Cumulative options — operating whole spend, cumulative order rely, and operating common basket dimension — are helpful alerts for lifetime worth modeling and churn prediction. A buyer’s cumulative spend at order 5 says one thing completely different than their spend at order 15. Right here’s a helpful instance:
|
1 2 3 4 5 6 7 8 9 10 11 12 13 14 15 16 17 18 19 20 21 22 23 24 25 26 27 |
import itertools
# Buyer C-20917: chronological order quantities order_amounts = [56.80, 123.40, 89.90, 245.00, 67.50, 310.20, 88.75]
# Cumulative spend cumulative_spend = checklist(itertools.accumulate(order_amounts))

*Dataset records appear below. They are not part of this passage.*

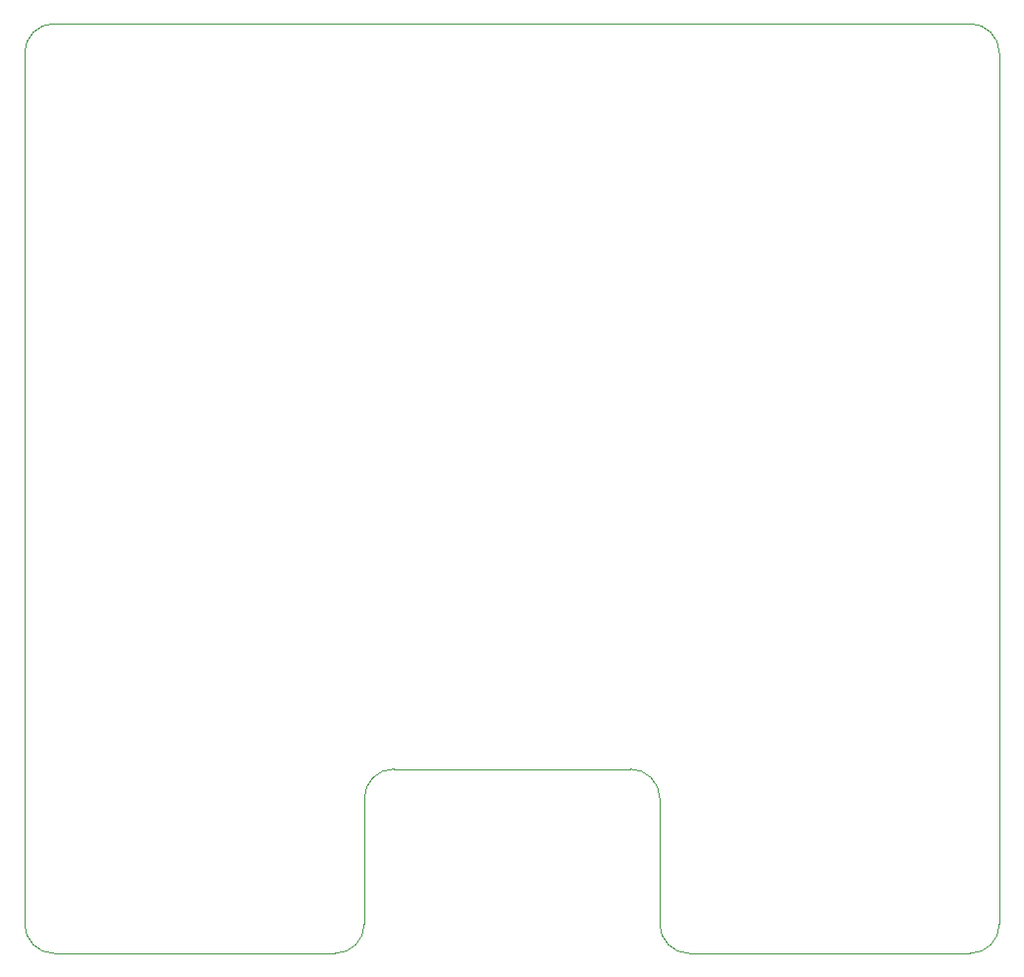
<source format=gm1>
G04 #@! TF.GenerationSoftware,KiCad,Pcbnew,5.1.10-88a1d61d58~88~ubuntu20.04.1*
G04 #@! TF.CreationDate,2021-06-29T09:02:15-04:00*
G04 #@! TF.ProjectId,whooshy_sound,77686f6f-7368-4795-9f73-6f756e642e6b,0*
G04 #@! TF.SameCoordinates,Original*
G04 #@! TF.FileFunction,Profile,NP*
%FSLAX46Y46*%
G04 Gerber Fmt 4.6, Leading zero omitted, Abs format (unit mm)*
G04 Created by KiCad (PCBNEW 5.1.10-88a1d61d58~88~ubuntu20.04.1) date 2021-06-29 09:02:15*
%MOMM*%
%LPD*%
G01*
G04 APERTURE LIST*
G04 #@! TA.AperFunction,Profile*
%ADD10C,0.050000*%
G04 #@! TD*
G04 APERTURE END LIST*
D10*
X210820000Y-148590000D02*
G75*
G02*
X208280000Y-151130000I-2540000J0D01*
G01*
X184150000Y-151130000D02*
G75*
G02*
X181610000Y-148590000I0J2540000D01*
G01*
X179070000Y-135255000D02*
G75*
G02*
X181610000Y-137795000I0J-2540000D01*
G01*
X156210000Y-137795000D02*
G75*
G02*
X158750000Y-135255000I2540000J0D01*
G01*
X156210000Y-148590000D02*
G75*
G02*
X153670000Y-151130000I-2540000J0D01*
G01*
X129540000Y-151130000D02*
G75*
G02*
X127000000Y-148590000I0J2540000D01*
G01*
X127000000Y-73660000D02*
G75*
G02*
X129540000Y-71120000I2540000J0D01*
G01*
X208280000Y-71120000D02*
G75*
G02*
X210820000Y-73660000I0J-2540000D01*
G01*
X210820000Y-148590000D02*
X210820000Y-132080000D01*
X184150000Y-151130000D02*
X208280000Y-151130000D01*
X181610000Y-137795000D02*
X181610000Y-148590000D01*
X156210000Y-148590000D02*
X156210000Y-137795000D01*
X129540000Y-151130000D02*
X153670000Y-151130000D01*
X127000000Y-73660000D02*
X127000000Y-148590000D01*
X179070000Y-135255000D02*
X158750000Y-135255000D01*
X210820000Y-73660000D02*
X210820000Y-132080000D01*
X129540000Y-71120000D02*
X208280000Y-71120000D01*
M02*

</source>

# Cumulative max spend (highest single order thus far) cumulative_max = checklist(itertools.accumulate(order_amounts, func=max))

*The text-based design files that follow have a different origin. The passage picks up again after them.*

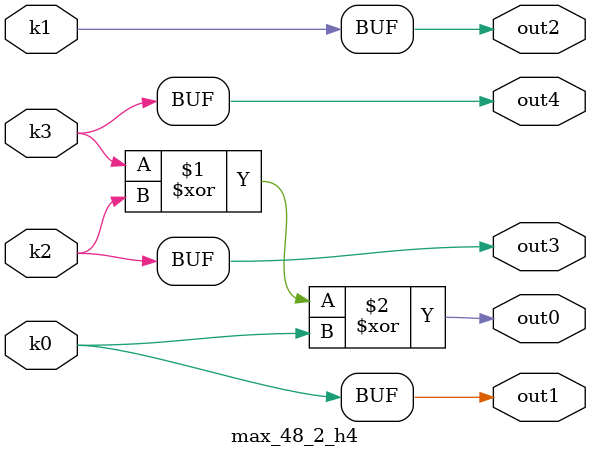
<source format=v>
module max_48_2(pi0, pi1, pi2, pi3, pi4, pi5, pi6, pi7, po0, po1, po2, po3, po4);
input pi0, pi1, pi2, pi3, pi4, pi5, pi6, pi7;
output po0, po1, po2, po3, po4;
wire k0, k1, k2, k3;
max_48_2_w4 DUT1 (pi0, pi1, pi2, pi3, pi4, pi5, pi6, pi7, k0, k1, k2, k3);
max_48_2_h4 DUT2 (k0, k1, k2, k3, po0, po1, po2, po3, po4);
endmodule

module max_48_2_w4(in7, in6, in5, in4, in3, in2, in1, in0, k3, k2, k1, k0);
input in7, in6, in5, in4, in3, in2, in1, in0;
output k3, k2, k1, k0;
assign k0 =   in3 ? in5 : in1;
assign k1 =   in3 ? in6 : in2;
assign k2 =   ~in4 & in0;
assign k3 =   (((~in7 | (in2 & ~in6)) & (in2 | ~in6)) | (~in5 & in1)) & (~in5 | in1) & (in0 | ~in4);
endmodule

module max_48_2_h4(k3, k2, k1, k0, out4, out3, out2, out1, out0);
input k3, k2, k1, k0;
output out4, out3, out2, out1, out0;
assign out0 = k3 ^ k2 ^ k0;
assign out1 = k0;
assign out2 = k1;
assign out3 = k2;
assign out4 = k3;
endmodule

</source>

# Cumulative order rely (simply utilizing addition on 1s) cumulative_count = checklist(itertools.accumulate([1] * len(order_amounts)))
features_df = pd.DataFrame({ “order_number”: vary(1, len(order_amounts) + 1), “order_amount”: order_amounts, “cumulative_spend”: cumulative_spend, “cumulative_max_order”: cumulative_max, “order_count_so_far”: cumulative_count, })
features_df[“avg_spend_so_far”] = ( features_df[“cumulative_spend”] / features_df[“order_count_so_far”] ).spherical(2)
print(features_df.to_string(index=False)) |
Output:
|
order_number order_amount cumulative_spend cumulative_max_order order_count_so_far avg_spend_so_far 1 56.80 56.80 56.8 1 56.80 2 123.40 180.20 123.4 2 90.10 3 89.90 270.10 123.4 3 90.03 4 245.00 515.10 245.0 4 128.78 5 67.50 582.60 245.0 5 116.52 6 310.20 892.80 310.2 6 148.80 7 88.75 981.55 310.2 7 140.22 |
accumulate takes an non-obligatory func argument — any two-argument perform. The default is addition, however max, min, operator.mul, or a customized lambda all work. On this instance, every row within the output is a snapshot of the client’s historical past at that time limit. That is helpful when constructing options for sequential fashions or coaching information the place you need to keep away from leakage.
Wrapping Up
I hope you discovered this text on utilizing Python’s itertools module for function engineering useful. Right here’s a fast reference for when to succeed in for every perform:
| Perform | Characteristic Engineering Use Case |
|---|---|
mixtures |
Pairwise interplay options |
product |
Cross-category function grids |
chain |
Merging function lists from a number of sources |
islice |
Lag and rolling window options |
groupby |
Per-group aggregation options |
combinations_with_replacement |
Polynomial / squared options |
accumulate |
Cumulative behavioral options |
A helpful behavior to construct right here is recognizing when a function engineering drawback is, at its core, an iteration drawback. When it’s, itertools nearly all the time has a cleaner reply than a customized perform with hard-to-maintain loops. Within the subsequent article, we’ll give attention to constructing options for time collection information. Till then, comfortable coding!